Would your husband be able to live and work freely in your home country?

tofutti Sun 17-Jul-16 08:57:25

Sounds like a very tough situation.

Does your DH have UK citizenship? Could he not move there and establish a home there? Surely you would meet the criteria for dependant family after a certain amount of time? Have you sooken to an immigration solicitor?

There must be a way around this, if you both want to make it work.

HappyJanuary Sun 17-Jul-16 10:08:32

I must admit I'm curious as to why you wouldn't be granted indefinite leave to stay in the uk. Is it worth getting professional advice to exhaust every avenue?

It seems like such a desperate step. I understand your need to ensure the best education for your child, but I also understand your DH's reluctance to return to a country where he has previously felt unwelcome and unhappy.

If you love each other you will find a way, and I think that that is the difficult conversation you must have. His apparent willingness to let you both go does not bode well but could he be calling your bluff?

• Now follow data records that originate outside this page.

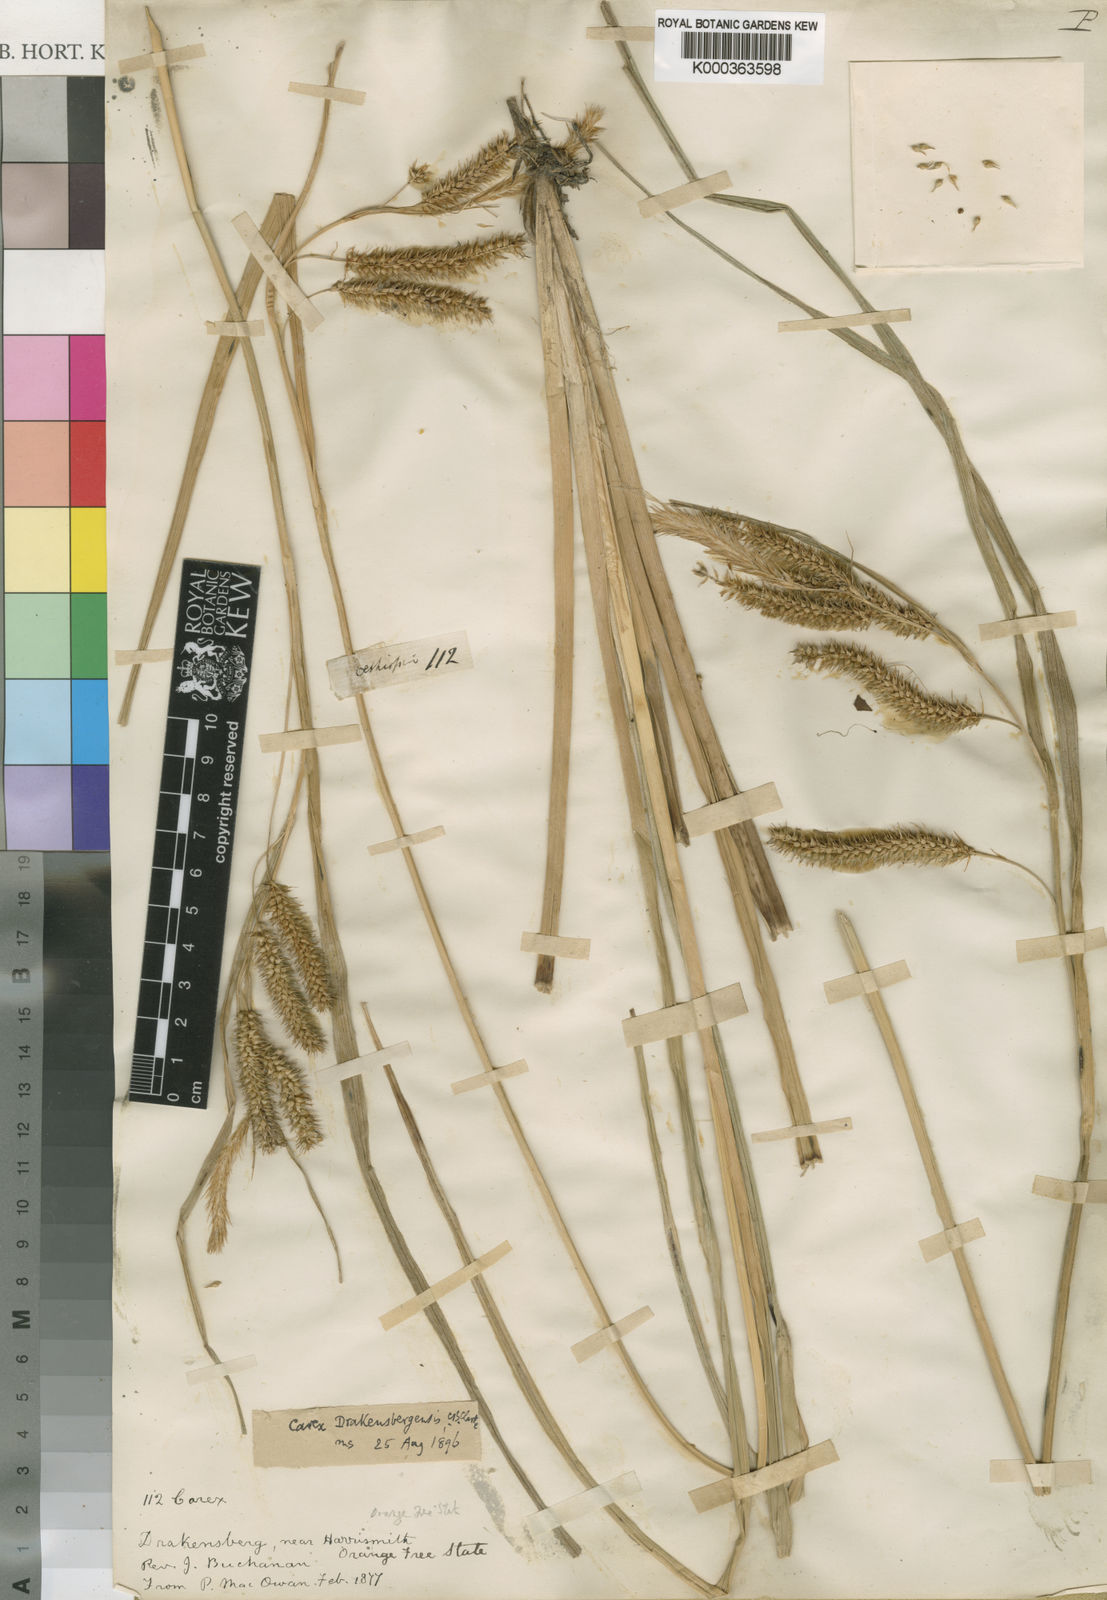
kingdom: Plantae
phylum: Tracheophyta
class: Liliopsida
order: Poales
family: Cyperaceae
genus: Carex
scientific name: Carex cognata
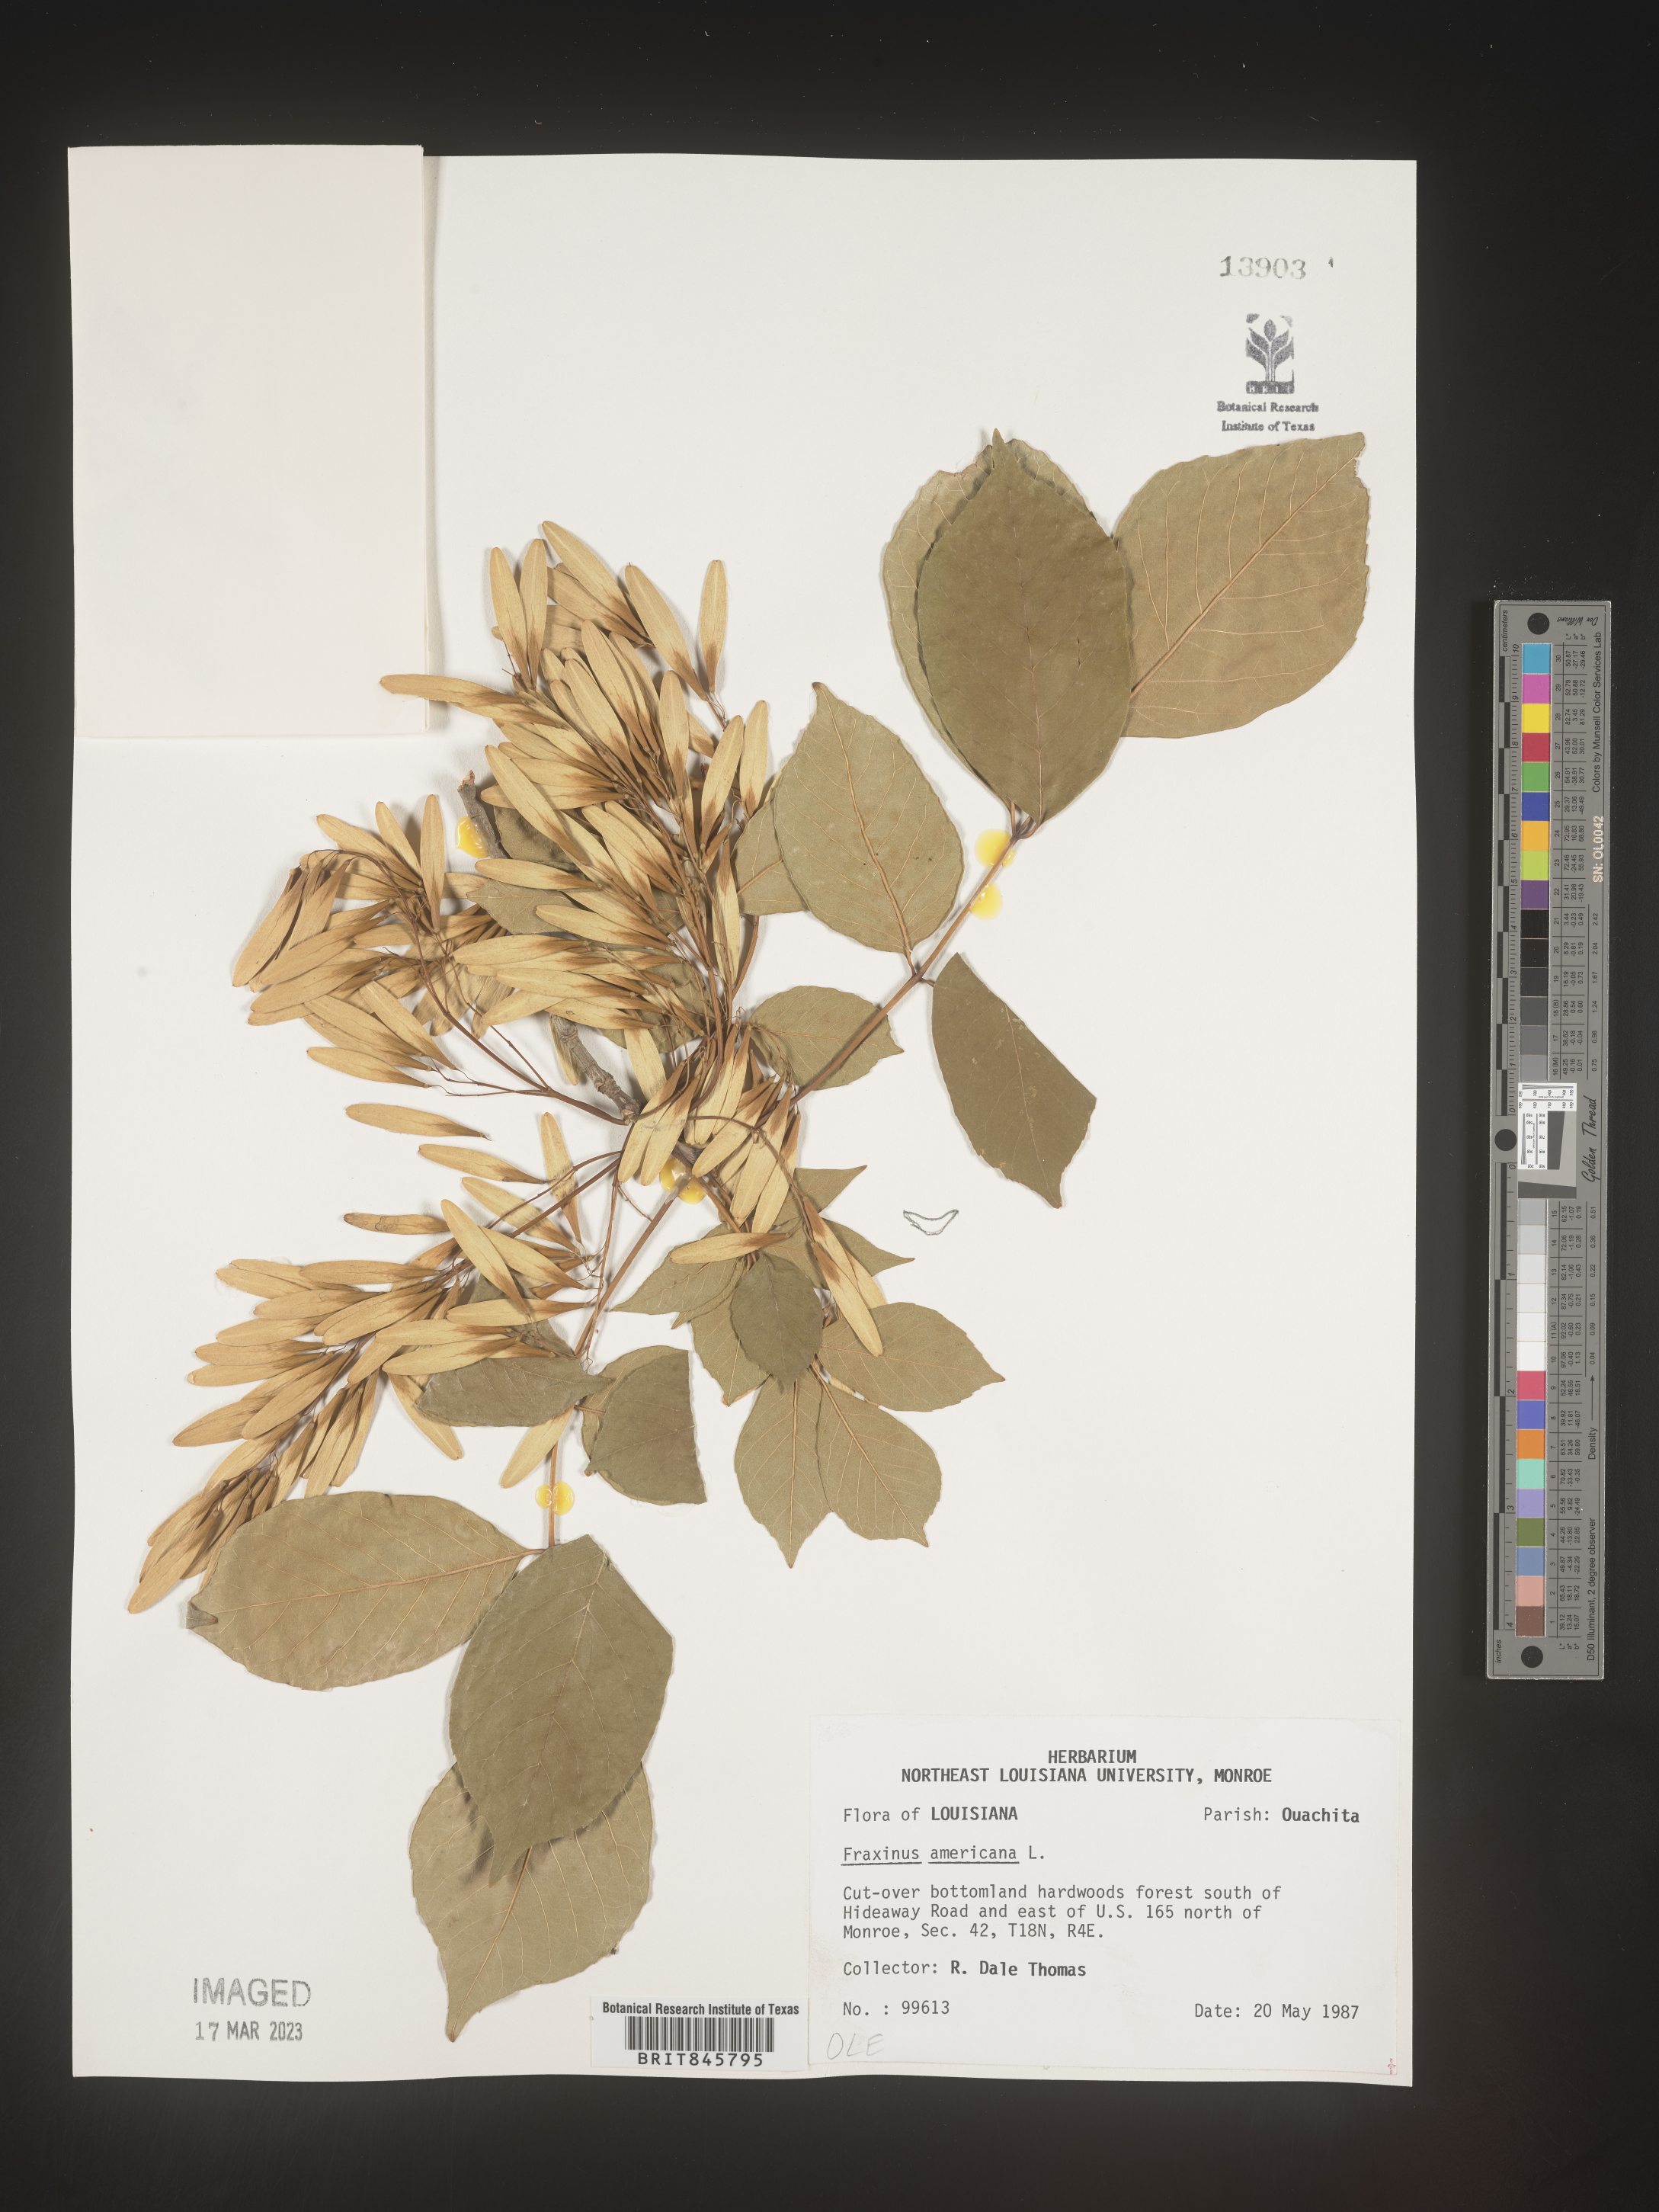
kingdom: Plantae
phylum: Tracheophyta
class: Magnoliopsida
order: Lamiales
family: Oleaceae
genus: Fraxinus
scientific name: Fraxinus americana
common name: White ash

Mummydummy Sun 17-Jul-16 17:49:59

I agree with the suggestion of seeking legal advice on the chance of living in the UK. I also wondered whether he is calling your bluff. If you actually said you were going it might actually really shock and horrify him. But you need to talk honestly and openly to find out - there is just too much at stake.

My greatest sympathy to you.

category12 Sun 17-Jul-16 18:15:22

I think for him to choose this, it must have been horrendous for him in your home country. You're asking a lot if his sole source of support and happiness there would be you and your dd. I wouldn't recommend to anyone that they moved somewhere where the in-laws are 'bloody awful' to them. It obviously doesn't have that awfulness for you, but you're asking him to spend the next decade or more of your dd's schooling (and beyond when it's where she has settled) in a place he hates and is treated badly. I am not sure that you're seeing the enormity of it.

Maybe what you're planning is for the best for you and your dd, but I think it's better he knows he cannot do this thing and you take different paths now, than it all implodes disastrously in your homeland.

MephistoMarley Sun 17-Jul-16 18:20:41

Why couldn't you get leave to remain in the uk? I know he would have to earn above the threshold but if he's a professional that shouldn't be hard?
I had an international marriage and he moved here for me. He couldn't do it in the long term and I don't blame him for that. It's not possible to live forever in a country where you don't feel at home. The idea that you can conquer any misgivings over where you live with love is a romantic one but not realistic.